Now? I just want peace. Everything else is noise.”
I grew up where love was tough and fists were currency.
I didn’t learn kindness — I learned survival.
By 13, I had been arrested 38 times. By 20, I was the youngest heavyweight champion in history.
They called me “Iron Mike” — like I wasn’t supposed to bleed.
I had money, fame, mansions, tigers, private jets… But I couldn’t sleep. I couldn’t breathe.
The world saw knockouts.
I saw ghosts.
At 40, I started asking better questions. Not “how do I win?”
But “why was I always fighting in the first place?”
And the truth?
I wasn’t fighting the other guy.
I was fighting myself. My fear. My father’s silence. My mother’s pain. My own shame.
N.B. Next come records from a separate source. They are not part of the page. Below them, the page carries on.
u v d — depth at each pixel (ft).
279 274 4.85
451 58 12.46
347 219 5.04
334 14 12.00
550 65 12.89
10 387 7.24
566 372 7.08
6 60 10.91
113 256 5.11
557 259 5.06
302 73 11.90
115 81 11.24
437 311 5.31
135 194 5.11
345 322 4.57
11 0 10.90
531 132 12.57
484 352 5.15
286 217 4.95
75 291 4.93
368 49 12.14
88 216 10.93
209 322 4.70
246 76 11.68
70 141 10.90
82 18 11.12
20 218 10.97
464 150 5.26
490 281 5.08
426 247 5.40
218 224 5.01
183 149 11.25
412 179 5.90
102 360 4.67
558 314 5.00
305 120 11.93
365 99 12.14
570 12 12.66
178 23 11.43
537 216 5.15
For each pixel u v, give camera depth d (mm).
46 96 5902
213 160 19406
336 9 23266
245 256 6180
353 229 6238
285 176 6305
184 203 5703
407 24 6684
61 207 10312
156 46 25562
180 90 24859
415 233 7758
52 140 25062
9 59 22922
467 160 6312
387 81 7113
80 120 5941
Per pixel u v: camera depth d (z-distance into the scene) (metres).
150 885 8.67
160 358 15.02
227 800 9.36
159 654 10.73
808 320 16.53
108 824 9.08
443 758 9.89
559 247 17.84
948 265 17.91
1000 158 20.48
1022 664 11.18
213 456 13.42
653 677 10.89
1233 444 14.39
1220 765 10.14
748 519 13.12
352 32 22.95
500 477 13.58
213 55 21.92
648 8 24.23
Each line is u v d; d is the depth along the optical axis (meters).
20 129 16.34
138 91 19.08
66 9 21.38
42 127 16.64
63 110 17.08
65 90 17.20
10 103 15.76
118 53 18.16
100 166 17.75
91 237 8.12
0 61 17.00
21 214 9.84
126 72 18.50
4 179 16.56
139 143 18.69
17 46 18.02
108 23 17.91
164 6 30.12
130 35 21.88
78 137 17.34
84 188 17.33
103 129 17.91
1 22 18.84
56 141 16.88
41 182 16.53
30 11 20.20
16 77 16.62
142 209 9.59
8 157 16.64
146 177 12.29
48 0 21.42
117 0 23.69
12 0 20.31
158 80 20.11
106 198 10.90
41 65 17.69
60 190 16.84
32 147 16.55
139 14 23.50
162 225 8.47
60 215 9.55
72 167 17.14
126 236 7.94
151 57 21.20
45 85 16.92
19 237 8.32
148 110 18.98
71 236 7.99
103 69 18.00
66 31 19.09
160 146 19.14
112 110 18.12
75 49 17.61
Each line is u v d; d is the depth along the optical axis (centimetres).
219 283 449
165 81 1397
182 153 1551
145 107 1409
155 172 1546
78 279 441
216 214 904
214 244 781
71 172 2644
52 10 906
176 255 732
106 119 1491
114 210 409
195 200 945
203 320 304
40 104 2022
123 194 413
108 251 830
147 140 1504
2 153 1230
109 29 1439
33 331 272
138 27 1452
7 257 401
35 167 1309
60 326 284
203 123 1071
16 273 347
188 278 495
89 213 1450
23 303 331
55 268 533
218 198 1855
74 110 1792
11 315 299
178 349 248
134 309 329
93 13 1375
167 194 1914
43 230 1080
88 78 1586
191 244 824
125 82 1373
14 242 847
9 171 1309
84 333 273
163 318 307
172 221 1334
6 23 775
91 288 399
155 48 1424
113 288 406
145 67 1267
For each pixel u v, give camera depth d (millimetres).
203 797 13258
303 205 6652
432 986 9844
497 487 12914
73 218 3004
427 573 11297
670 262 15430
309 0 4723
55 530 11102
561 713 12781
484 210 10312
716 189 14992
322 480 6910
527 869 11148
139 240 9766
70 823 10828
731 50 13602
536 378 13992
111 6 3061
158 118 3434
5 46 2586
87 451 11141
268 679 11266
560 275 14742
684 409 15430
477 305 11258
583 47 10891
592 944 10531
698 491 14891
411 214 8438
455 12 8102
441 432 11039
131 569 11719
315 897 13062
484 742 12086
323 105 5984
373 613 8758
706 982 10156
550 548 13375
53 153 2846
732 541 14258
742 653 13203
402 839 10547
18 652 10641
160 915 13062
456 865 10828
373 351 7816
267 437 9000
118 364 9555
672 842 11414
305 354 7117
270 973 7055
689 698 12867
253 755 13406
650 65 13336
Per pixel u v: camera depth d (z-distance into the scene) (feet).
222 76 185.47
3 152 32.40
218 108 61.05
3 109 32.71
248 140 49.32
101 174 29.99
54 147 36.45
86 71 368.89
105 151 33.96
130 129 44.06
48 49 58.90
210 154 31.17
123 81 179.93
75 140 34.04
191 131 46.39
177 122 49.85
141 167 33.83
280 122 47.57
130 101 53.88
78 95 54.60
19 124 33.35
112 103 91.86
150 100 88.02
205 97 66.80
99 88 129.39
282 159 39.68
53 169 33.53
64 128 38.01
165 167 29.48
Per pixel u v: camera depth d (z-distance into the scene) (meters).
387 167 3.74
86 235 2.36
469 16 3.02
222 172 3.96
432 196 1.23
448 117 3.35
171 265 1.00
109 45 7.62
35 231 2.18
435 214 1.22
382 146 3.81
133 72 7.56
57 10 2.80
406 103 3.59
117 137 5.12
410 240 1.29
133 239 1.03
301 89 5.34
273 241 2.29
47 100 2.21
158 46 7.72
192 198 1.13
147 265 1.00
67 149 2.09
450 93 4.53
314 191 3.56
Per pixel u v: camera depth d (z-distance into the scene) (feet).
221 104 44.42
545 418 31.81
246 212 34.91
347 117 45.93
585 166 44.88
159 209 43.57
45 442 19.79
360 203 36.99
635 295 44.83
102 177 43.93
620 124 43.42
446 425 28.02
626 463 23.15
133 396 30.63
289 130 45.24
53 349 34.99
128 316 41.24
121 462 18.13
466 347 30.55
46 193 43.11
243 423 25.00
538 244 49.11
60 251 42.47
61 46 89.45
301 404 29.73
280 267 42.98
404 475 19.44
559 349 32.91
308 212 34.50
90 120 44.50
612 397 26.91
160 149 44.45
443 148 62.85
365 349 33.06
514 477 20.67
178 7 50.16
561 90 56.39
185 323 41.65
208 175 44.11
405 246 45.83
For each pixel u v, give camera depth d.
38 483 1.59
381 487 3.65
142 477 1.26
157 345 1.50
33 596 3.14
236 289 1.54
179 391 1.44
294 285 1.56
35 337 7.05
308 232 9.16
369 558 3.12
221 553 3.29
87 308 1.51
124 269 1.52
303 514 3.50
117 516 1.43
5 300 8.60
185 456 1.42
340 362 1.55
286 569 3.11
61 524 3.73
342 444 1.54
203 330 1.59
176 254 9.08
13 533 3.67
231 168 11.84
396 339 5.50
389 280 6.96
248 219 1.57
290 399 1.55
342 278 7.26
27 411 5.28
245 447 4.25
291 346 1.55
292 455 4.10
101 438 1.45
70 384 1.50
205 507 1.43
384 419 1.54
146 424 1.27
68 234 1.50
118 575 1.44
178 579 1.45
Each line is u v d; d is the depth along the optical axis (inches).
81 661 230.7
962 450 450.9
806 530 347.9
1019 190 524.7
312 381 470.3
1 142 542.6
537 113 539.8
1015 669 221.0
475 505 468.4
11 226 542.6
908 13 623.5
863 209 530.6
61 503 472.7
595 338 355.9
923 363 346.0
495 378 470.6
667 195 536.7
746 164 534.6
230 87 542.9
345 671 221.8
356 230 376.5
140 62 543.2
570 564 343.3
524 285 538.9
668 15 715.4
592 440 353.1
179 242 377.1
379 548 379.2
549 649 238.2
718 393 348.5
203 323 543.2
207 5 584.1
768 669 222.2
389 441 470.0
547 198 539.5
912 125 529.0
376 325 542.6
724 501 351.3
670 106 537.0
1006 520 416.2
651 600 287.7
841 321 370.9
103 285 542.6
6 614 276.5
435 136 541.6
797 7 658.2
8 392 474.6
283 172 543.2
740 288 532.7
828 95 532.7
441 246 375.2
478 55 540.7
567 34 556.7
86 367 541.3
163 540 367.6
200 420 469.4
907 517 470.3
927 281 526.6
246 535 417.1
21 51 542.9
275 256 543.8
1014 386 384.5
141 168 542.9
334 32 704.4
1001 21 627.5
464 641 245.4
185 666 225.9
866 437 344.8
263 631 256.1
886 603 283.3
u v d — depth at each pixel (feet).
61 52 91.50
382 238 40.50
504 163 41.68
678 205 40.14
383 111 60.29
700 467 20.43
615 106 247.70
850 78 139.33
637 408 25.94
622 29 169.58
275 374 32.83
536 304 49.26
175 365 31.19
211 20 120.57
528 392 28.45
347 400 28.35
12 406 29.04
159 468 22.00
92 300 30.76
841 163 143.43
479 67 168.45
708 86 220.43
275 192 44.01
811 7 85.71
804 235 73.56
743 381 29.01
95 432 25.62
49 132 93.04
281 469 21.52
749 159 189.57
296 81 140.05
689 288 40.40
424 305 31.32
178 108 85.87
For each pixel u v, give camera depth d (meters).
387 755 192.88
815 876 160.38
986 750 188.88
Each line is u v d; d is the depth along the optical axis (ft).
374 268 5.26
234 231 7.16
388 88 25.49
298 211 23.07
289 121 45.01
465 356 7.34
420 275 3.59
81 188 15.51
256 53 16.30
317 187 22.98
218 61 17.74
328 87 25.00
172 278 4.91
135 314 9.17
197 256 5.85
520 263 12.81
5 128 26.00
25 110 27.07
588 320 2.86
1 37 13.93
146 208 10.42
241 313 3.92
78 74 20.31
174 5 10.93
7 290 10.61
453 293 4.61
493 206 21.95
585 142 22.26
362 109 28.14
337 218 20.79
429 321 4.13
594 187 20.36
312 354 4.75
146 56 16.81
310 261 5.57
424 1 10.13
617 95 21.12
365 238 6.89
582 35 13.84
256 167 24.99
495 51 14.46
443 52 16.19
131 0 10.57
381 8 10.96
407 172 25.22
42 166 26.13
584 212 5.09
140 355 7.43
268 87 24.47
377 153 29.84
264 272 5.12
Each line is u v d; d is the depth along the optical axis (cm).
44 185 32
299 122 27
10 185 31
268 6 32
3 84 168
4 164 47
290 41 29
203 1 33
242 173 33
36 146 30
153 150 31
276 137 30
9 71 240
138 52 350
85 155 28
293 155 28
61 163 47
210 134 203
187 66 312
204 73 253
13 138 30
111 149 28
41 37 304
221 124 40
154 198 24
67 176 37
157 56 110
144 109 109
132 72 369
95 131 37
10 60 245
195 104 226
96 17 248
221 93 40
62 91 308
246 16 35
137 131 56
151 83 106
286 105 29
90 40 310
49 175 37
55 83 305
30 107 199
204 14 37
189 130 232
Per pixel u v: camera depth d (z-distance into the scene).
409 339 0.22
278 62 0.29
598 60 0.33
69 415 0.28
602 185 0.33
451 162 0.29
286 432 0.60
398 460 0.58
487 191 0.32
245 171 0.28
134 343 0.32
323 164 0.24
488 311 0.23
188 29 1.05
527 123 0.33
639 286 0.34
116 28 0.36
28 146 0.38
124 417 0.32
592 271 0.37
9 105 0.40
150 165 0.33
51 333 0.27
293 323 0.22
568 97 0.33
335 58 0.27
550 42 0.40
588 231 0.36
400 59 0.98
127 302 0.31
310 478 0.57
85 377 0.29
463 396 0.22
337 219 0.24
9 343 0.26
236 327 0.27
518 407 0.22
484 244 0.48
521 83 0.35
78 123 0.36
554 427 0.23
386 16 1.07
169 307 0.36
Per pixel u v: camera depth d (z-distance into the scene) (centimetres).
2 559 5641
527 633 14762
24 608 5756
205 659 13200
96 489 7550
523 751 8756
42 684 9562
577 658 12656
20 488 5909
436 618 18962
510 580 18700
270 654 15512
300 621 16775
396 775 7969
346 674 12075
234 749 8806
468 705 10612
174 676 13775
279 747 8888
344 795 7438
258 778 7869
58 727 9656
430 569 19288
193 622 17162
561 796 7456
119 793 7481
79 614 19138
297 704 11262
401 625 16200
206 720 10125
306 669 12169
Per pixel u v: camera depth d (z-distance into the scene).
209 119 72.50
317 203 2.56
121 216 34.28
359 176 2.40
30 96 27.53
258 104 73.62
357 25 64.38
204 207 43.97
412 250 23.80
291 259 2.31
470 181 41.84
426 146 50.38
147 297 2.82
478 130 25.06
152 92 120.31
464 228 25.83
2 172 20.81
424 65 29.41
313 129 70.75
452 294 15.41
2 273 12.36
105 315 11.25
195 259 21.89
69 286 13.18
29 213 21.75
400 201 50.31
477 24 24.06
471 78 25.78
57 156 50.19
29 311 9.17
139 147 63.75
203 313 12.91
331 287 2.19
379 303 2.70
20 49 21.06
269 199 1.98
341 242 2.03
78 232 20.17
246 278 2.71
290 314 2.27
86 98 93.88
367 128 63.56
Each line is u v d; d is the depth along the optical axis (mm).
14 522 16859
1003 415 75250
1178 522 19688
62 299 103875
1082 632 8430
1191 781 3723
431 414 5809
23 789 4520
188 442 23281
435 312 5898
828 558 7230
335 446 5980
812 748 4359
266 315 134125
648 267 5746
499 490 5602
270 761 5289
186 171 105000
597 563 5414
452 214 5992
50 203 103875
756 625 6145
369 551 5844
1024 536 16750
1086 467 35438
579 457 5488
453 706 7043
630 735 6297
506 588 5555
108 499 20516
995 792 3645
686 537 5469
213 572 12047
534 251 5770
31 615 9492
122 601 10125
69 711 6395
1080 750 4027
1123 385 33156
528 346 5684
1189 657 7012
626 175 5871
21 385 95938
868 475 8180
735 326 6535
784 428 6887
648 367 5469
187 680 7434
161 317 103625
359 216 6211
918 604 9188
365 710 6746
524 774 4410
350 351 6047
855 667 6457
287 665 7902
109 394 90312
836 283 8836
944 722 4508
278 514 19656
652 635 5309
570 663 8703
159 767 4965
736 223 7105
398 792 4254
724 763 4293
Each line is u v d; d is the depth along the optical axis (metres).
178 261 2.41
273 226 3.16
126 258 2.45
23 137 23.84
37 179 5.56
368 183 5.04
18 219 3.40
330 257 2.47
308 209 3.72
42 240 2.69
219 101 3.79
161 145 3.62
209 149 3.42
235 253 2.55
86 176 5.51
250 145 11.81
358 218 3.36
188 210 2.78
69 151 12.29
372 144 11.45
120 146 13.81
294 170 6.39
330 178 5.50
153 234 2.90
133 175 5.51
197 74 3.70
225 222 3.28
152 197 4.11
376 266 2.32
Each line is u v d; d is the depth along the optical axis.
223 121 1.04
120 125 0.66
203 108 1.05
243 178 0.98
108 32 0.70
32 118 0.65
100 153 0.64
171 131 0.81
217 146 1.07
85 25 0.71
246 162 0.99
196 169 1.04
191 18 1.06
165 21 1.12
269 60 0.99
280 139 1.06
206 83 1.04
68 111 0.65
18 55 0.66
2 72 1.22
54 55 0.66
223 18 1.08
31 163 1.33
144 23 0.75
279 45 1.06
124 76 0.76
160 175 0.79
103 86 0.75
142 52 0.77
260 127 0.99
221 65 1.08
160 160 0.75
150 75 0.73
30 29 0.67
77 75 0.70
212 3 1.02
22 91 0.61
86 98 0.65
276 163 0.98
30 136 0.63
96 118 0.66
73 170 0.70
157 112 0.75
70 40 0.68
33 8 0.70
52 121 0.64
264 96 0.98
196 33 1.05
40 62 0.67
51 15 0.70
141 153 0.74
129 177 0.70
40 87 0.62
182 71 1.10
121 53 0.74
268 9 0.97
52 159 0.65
Now, at nearly 70, I’m not chasing anything.
I grow mushrooms.
I hug my pigeons.
I walk barefoot on grass and cry sometimes for no reason at all.
I talk more about forgiveness than uppercuts.
I don’t need the belt. I don’t need the roar of a crowd.
I just want to eat good fruit, tell the truth, and die knowing I broke the cycle.
If you want to know what greatness is — it’s not dominance. It’s healing.
It’s walking away from the thing that used to destroy you — and choosing not to destroy others with it.